_What is expected_
Images in the entries are to be skipped, and everything else is to be written out exactly.

_Task data_

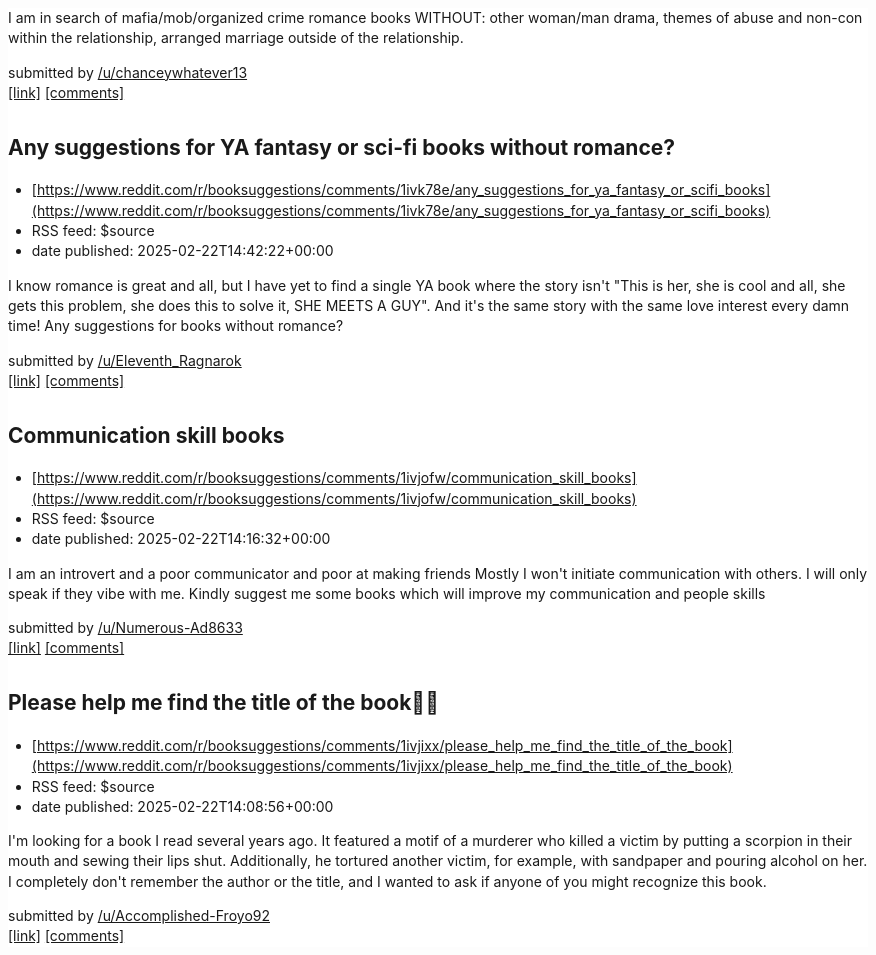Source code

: <div class="md"><p>I am in search of mafia/mob/organized crime romance books WITHOUT: other woman/man drama, themes of abuse and non-con within the relationship, arranged marriage outside of the relationship.</p> </div> &#32; submitted by &#32; <a href="https://www.reddit.com/user/chanceywhatever13"> /u/chanceywhatever13 </a> <br/> <span><a href="https://www.reddit.com/r/booksuggestions/comments/1ivka1f/looking_for_organized_crime_romances_without/">[link]</a></span> &#32; <span><a href="https://www.reddit.com/r/booksuggestions/comments/1ivka1f/looking_for_organized_crime_romances_without/">[comments]</a></span>

## Any suggestions for YA fantasy or sci-fi books without romance?
 - [https://www.reddit.com/r/booksuggestions/comments/1ivk78e/any_suggestions_for_ya_fantasy_or_scifi_books](https://www.reddit.com/r/booksuggestions/comments/1ivk78e/any_suggestions_for_ya_fantasy_or_scifi_books)
 - RSS feed: $source
 - date published: 2025-02-22T14:42:22+00:00

<div class="md"><p>I know romance is great and all, but I have yet to find a single YA book where the story isn&#39;t &quot;This is her, she is cool and all, she gets this problem, she does this to solve it, SHE MEETS A GUY&quot;. And it&#39;s the same story with the same love interest every damn time! Any suggestions for books without romance?</p> </div> &#32; submitted by &#32; <a href="https://www.reddit.com/user/Eleventh_Ragnarok"> /u/Eleventh_Ragnarok </a> <br/> <span><a href="https://www.reddit.com/r/booksuggestions/comments/1ivk78e/any_suggestions_for_ya_fantasy_or_scifi_books/">[link]</a></span> &#32; <span><a href="https://www.reddit.com/r/booksuggestions/comments/1ivk78e/any_suggestions_for_ya_fantasy_or_scifi_books/">[comments]</a></span>

## Communication skill books
 - [https://www.reddit.com/r/booksuggestions/comments/1ivjofw/communication_skill_books](https://www.reddit.com/r/booksuggestions/comments/1ivjofw/communication_skill_books)
 - RSS feed: $source
 - date published: 2025-02-22T14:16:32+00:00

<div class="md"><p>I am an introvert and a poor communicator and poor at making friends Mostly I won&#39;t initiate communication with others. I will only speak if they vibe with me. Kindly suggest me some books which will improve my communication and people skills </p> </div> &#32; submitted by &#32; <a href="https://www.reddit.com/user/Numerous-Ad8633"> /u/Numerous-Ad8633 </a> <br/> <span><a href="https://www.reddit.com/r/booksuggestions/comments/1ivjofw/communication_skill_books/">[link]</a></span> &#32; <span><a href="https://www.reddit.com/r/booksuggestions/comments/1ivjofw/communication_skill_books/">[comments]</a></span>

## Please help me find the title of the book🙏🏻
 - [https://www.reddit.com/r/booksuggestions/comments/1ivjixx/please_help_me_find_the_title_of_the_book](https://www.reddit.com/r/booksuggestions/comments/1ivjixx/please_help_me_find_the_title_of_the_book)
 - RSS feed: $source
 - date published: 2025-02-22T14:08:56+00:00

<div class="md"><p>I&#39;m looking for a book I read several years ago. It featured a motif of a murderer who killed a victim by putting a scorpion in their mouth and sewing their lips shut. Additionally, he tortured another victim, for example, with sandpaper and pouring alcohol on her. I completely don&#39;t remember the author or the title, and I wanted to ask if anyone of you might recognize this book.</p> </div> &#32; submitted by &#32; <a href="https://www.reddit.com/user/Accomplished-Froyo92"> /u/Accomplished-Froyo92 </a> <br/> <span><a href="https://www.reddit.com/r/booksuggestions/comments/1ivjixx/please_help_me_find_the_title_of_the_book/">[link]</a></span> &#32; <span><a href="https://www.reddit.com/r/booksuggestions/comments/1ivjixx/please_help_me_find_the_title_of_the_book/">[comments]</a></span>
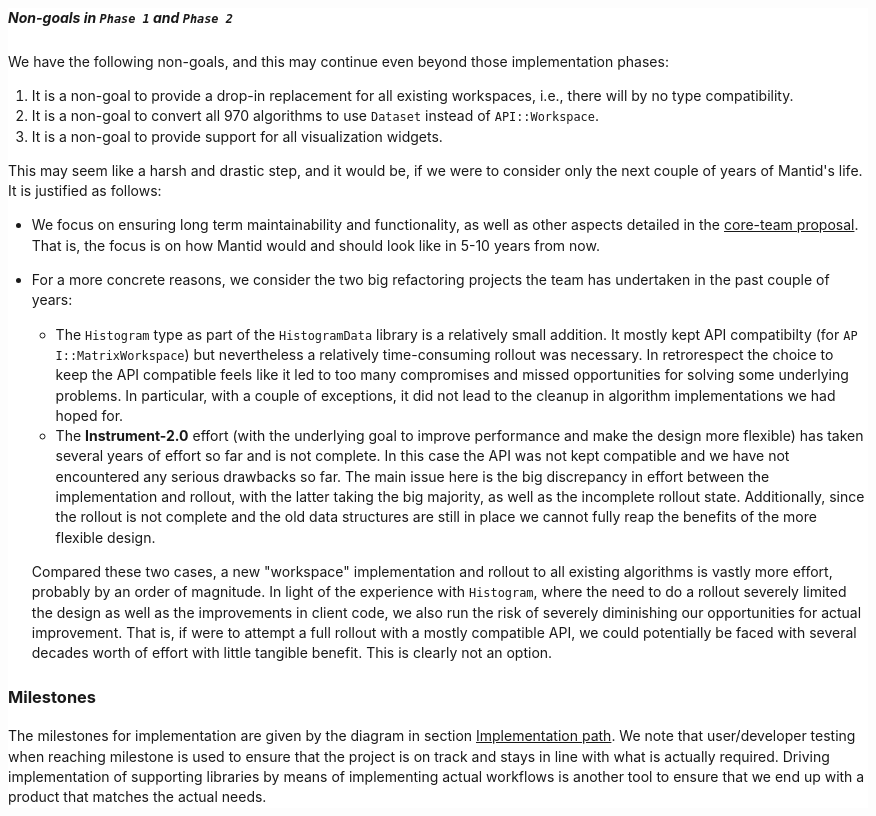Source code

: ##### Non-goals in `Phase 1` and `Phase 2`

We have the following non-goals, and this may continue even beyond those implementation phases:

1. It is a non-goal to provide a drop-in replacement for all existing workspaces, i.e., there will by no type compatibility.
1. It is a non-goal to convert all 970 algorithms to use `Dataset` instead of `API::Workspace`.
1. It is a non-goal to provide support for all visualization widgets.

This may seem like a harsh and drastic step, and it would be, if we were to consider only the next couple of years of Mantid's life.
It is justified as follows:
- We focus on ensuring long term maintainability and functionality, as well as other aspects detailed in the [core-team proposal](https://github.com/mantidproject/documents/blob/master/Project-Management/PMB/Mantid%20core%20team%20proposal.docx).
  That is, the focus is on how Mantid would and should look like in 5-10 years from now.
- For a more concrete reasons, we consider the two big refactoring projects the team has undertaken in the past couple of years:
  - The `Histogram` type as part of the `HistogramData` library is a relatively small addition.
    It mostly kept API compatibilty (for `API::MatrixWorkspace`) but nevertheless a relatively time-consuming rollout was necessary.
    In retrorespect the choice to keep the API compatible feels like it led to too many compromises and missed opportunities for solving some underlying problems.
    In particular, with a couple of exceptions, it did not lead to the cleanup in algorithm implementations we had hoped for.
  - The **Instrument-2.0** effort (with the underlying goal to improve performance and make the design more flexible)  has taken several years of effort so far and is not complete.
    In this case the API was not kept compatible and we have not encountered any serious drawbacks so far.
    The main issue here is the big discrepancy in effort between the implementation and rollout, with the latter taking the big majority, as well as the incomplete rollout state.
    Additionally, since the rollout is not complete and the old data structures are still in place we cannot fully reap the benefits of the more flexible design.

  Compared these two cases, a new "workspace" implementation and rollout to all existing algorithms is vastly more effort, probably by an order of magnitude.
  In light of the experience with `Histogram`, where the need to do a rollout severely limited the design as well as the improvements in client code, we also run the risk of severely diminishing our opportunities for actual improvement.
  That is, if were to attempt a full rollout with a mostly compatible API, we could potentially be faced with several decades worth of effort with little tangible benefit.
  This is clearly not an option.


### <a name="implementation-milestones"></a>Milestones

The milestones for implementation are given by the diagram in section [Implementation path](#implementation-path).
We note that user/developer testing when reaching milestone is used to ensure that the project is on track and stays in line with what is actually required.
Driving implementation of supporting libraries by means of implementing actual workflows is another tool to ensure that we end up with a product that matches the actual needs.

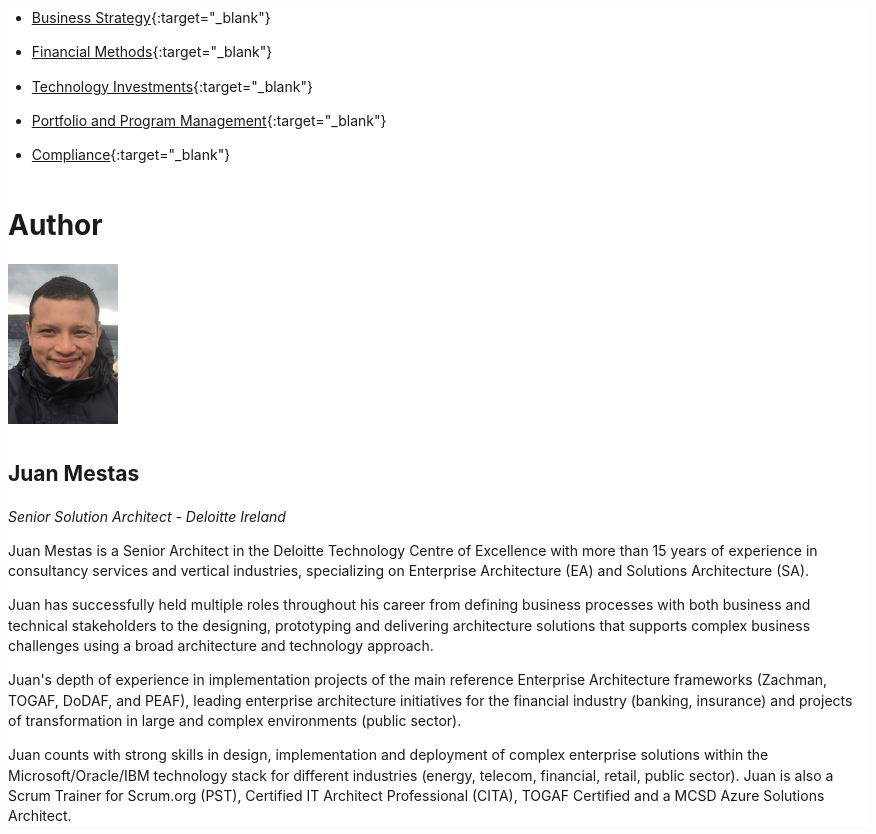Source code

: -   [Business Strategy](business_strategy.md){:target="_blank"}

-   [Financial Methods](financial_methods.md){:target="_blank"}

-   [Technology Investments](technology_investment.md){:target="_blank"}

-   [Portfolio and Program Management](ppm.md){:target="_blank"}

-   [Compliance](compliance.md){:target="_blank"}

# Author

![Juan Mestas](media/juan_mestas.jpg)
## Juan Mestas
*Senior Solution Architect - Deloitte Ireland*

Juan Mestas is a Senior Architect in the Deloitte Technology Centre of Excellence with more than 15 years of experience in consultancy services and vertical industries, specializing on Enterprise Architecture (EA) and Solutions Architecture (SA).

Juan has successfully held multiple roles throughout his career from defining business processes with both business and technical stakeholders to the designing, prototyping and delivering architecture solutions that supports complex business challenges using a broad architecture and technology approach.

Juan's depth of experience in implementation projects of the main reference Enterprise Architecture frameworks (Zachman, TOGAF, DoDAF, and PEAF), leading enterprise architecture initiatives for the financial industry (banking, insurance) and projects of transformation in large and complex environments (public sector).

Juan counts with strong skills in design, implementation and deployment of complex enterprise solutions within the Microsoft/Oracle/IBM technology stack for different industries (energy, telecom, financial, retail, public sector). Juan is also a Scrum Trainer for Scrum.org (PST), Certified IT Architect Professional (CITA), TOGAF Certified and a MCSD Azure Solutions Architect.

_Answer to this task_
Source code

: <div class="md"><p>I am in search of mafia/mob/organized crime romance books WITHOUT: other woman/man drama, themes of abuse and non-con within the relationship, arranged marriage outside of the relationship.</p> </div> &#32; submitted by &#32; <a href="https://www.reddit.com/user/chanceywhatever13"> /u/chanceywhatever13 </a> <br/> <span><a href="https://www.reddit.com/r/booksuggestions/comments/1ivka1f/looking_for_organized_crime_romances_without/">[link]</a></span> &#32; <span><a href="https://www.reddit.com/r/booksuggestions/comments/1ivka1f/looking_for_organized_crime_romances_without/">[comments]</a></span>

## Any suggestions for YA fantasy or sci-fi books without romance?
 - [https://www.reddit.com/r/booksuggestions/comments/1ivk78e/any_suggestions_for_ya_fantasy_or_scifi_books](https://www.reddit.com/r/booksuggestions/comments/1ivk78e/any_suggestions_for_ya_fantasy_or_scifi_books)
 - RSS feed: $source
 - date published: 2025-02-22T14:42:22+00:00

<div class="md"><p>I know romance is great and all, but I have yet to find a single YA book where the story isn&#39;t &quot;This is her, she is cool and all, she gets this problem, she does this to solve it, SHE MEETS A GUY&quot;. And it&#39;s the same story with the same love interest every damn time! Any suggestions for books without romance?</p> </div> &#32; submitted by &#32; <a href="https://www.reddit.com/user/Eleventh_Ragnarok"> /u/Eleventh_Ragnarok </a> <br/> <span><a href="https://www.reddit.com/r/booksuggestions/comments/1ivk78e/any_suggestions_for_ya_fantasy_or_scifi_books/">[link]</a></span> &#32; <span><a href="https://www.reddit.com/r/booksuggestions/comments/1ivk78e/any_suggestions_for_ya_fantasy_or_scifi_books/">[comments]</a></span>

## Communication skill books
 - [https://www.reddit.com/r/booksuggestions/comments/1ivjofw/communication_skill_books](https://www.reddit.com/r/booksuggestions/comments/1ivjofw/communication_skill_books)
 - RSS feed: $source
 - date published: 2025-02-22T14:16:32+00:00

<div class="md"><p>I am an introvert and a poor communicator and poor at making friends Mostly I won&#39;t initiate communication with others. I will only speak if they vibe with me. Kindly suggest me some books which will improve my communication and people skills </p> </div> &#32; submitted by &#32; <a href="https://www.reddit.com/user/Numerous-Ad8633"> /u/Numerous-Ad8633 </a> <br/> <span><a href="https://www.reddit.com/r/booksuggestions/comments/1ivjofw/communication_skill_books/">[link]</a></span> &#32; <span><a href="https://www.reddit.com/r/booksuggestions/comments/1ivjofw/communication_skill_books/">[comments]</a></span>

## Please help me find the title of the book🙏🏻
 - [https://www.reddit.com/r/booksuggestions/comments/1ivjixx/please_help_me_find_the_title_of_the_book](https://www.reddit.com/r/booksuggestions/comments/1ivjixx/please_help_me_find_the_title_of_the_book)
 - RSS feed: $source
 - date published: 2025-02-22T14:08:56+00:00

<div class="md"><p>I&#39;m looking for a book I read several years ago. It featured a motif of a murderer who killed a victim by putting a scorpion in their mouth and sewing their lips shut. Additionally, he tortured another victim, for example, with sandpaper and pouring alcohol on her. I completely don&#39;t remember the author or the title, and I wanted to ask if anyone of you might recognize this book.</p> </div> &#32; submitted by &#32; <a href="https://www.reddit.com/user/Accomplished-Froyo92"> /u/Accomplished-Froyo92 </a> <br/> <span><a href="https://www.reddit.com/r/booksuggestions/comments/1ivjixx/please_help_me_find_the_title_of_the_book/">[link]</a></span> &#32; <span><a href="https://www.reddit.com/r/booksuggestions/comments/1ivjixx/please_help_me_find_the_title_of_the_book/">[comments]</a></span>
Source code

: ##### Non-goals in `Phase 1` and `Phase 2`

We have the following non-goals, and this may continue even beyond those implementation phases:

1. It is a non-goal to provide a drop-in replacement for all existing workspaces, i.e., there will by no type compatibility.
1. It is a non-goal to convert all 970 algorithms to use `Dataset` instead of `API::Workspace`.
1. It is a non-goal to provide support for all visualization widgets.

This may seem like a harsh and drastic step, and it would be, if we were to consider only the next couple of years of Mantid's life.
It is justified as follows:
- We focus on ensuring long term maintainability and functionality, as well as other aspects detailed in the [core-team proposal](https://github.com/mantidproject/documents/blob/master/Project-Management/PMB/Mantid%20core%20team%20proposal.docx).
  That is, the focus is on how Mantid would and should look like in 5-10 years from now.
- For a more concrete reasons, we consider the two big refactoring projects the team has undertaken in the past couple of years:
  - The `Histogram` type as part of the `HistogramData` library is a relatively small addition.
    It mostly kept API compatibilty (for `API::MatrixWorkspace`) but nevertheless a relatively time-consuming rollout was necessary.
    In retrorespect the choice to keep the API compatible feels like it led to too many compromises and missed opportunities for solving some underlying problems.
    In particular, with a couple of exceptions, it did not lead to the cleanup in algorithm implementations we had hoped for.
  - The **Instrument-2.0** effort (with the underlying goal to improve performance and make the design more flexible)  has taken several years of effort so far and is not complete.
    In this case the API was not kept compatible and we have not encountered any serious drawbacks so far.
    The main issue here is the big discrepancy in effort between the implementation and rollout, with the latter taking the big majority, as well as the incomplete rollout state.
    Additionally, since the rollout is not complete and the old data structures are still in place we cannot fully reap the benefits of the more flexible design.

  Compared these two cases, a new "workspace" implementation and rollout to all existing algorithms is vastly more effort, probably by an order of magnitude.
  In light of the experience with `Histogram`, where the need to do a rollout severely limited the design as well as the improvements in client code, we also run the risk of severely diminishing our opportunities for actual improvement.
  That is, if were to attempt a full rollout with a mostly compatible API, we could potentially be faced with several decades worth of effort with little tangible benefit.
  This is clearly not an option.


### <a name="implementation-milestones"></a>Milestones

The milestones for implementation are given by the diagram in section [Implementation path](#implementation-path).
We note that user/developer testing when reaching milestone is used to ensure that the project is on track and stays in line with what is actually required.
Driving implementation of supporting libraries by means of implementing actual workflows is another tool to ensure that we end up with a product that matches the actual needs.

Source code

: -   [Business Strategy](business_strategy.md){:target="_blank"}

-   [Financial Methods](financial_methods.md){:target="_blank"}

-   [Technology Investments](technology_investment.md){:target="_blank"}

-   [Portfolio and Program Management](ppm.md){:target="_blank"}

-   [Compliance](compliance.md){:target="_blank"}

# Author

![Juan Mestas](media/juan_mestas.jpg)
## Juan Mestas
*Senior Solution Architect - Deloitte Ireland*

Juan Mestas is a Senior Architect in the Deloitte Technology Centre of Excellence with more than 15 years of experience in consultancy services and vertical industries, specializing on Enterprise Architecture (EA) and Solutions Architecture (SA).

Juan has successfully held multiple roles throughout his career from defining business processes with both business and technical stakeholders to the designing, prototyping and delivering architecture solutions that supports complex business challenges using a broad architecture and technology approach.

Juan's depth of experience in implementation projects of the main reference Enterprise Architecture frameworks (Zachman, TOGAF, DoDAF, and PEAF), leading enterprise architecture initiatives for the financial industry (banking, insurance) and projects of transformation in large and complex environments (public sector).

Juan counts with strong skills in design, implementation and deployment of complex enterprise solutions within the Microsoft/Oracle/IBM technology stack for different industries (energy, telecom, financial, retail, public sector). Juan is also a Scrum Trainer for Scrum.org (PST), Certified IT Architect Professional (CITA), TOGAF Certified and a MCSD Azure Solutions Architect.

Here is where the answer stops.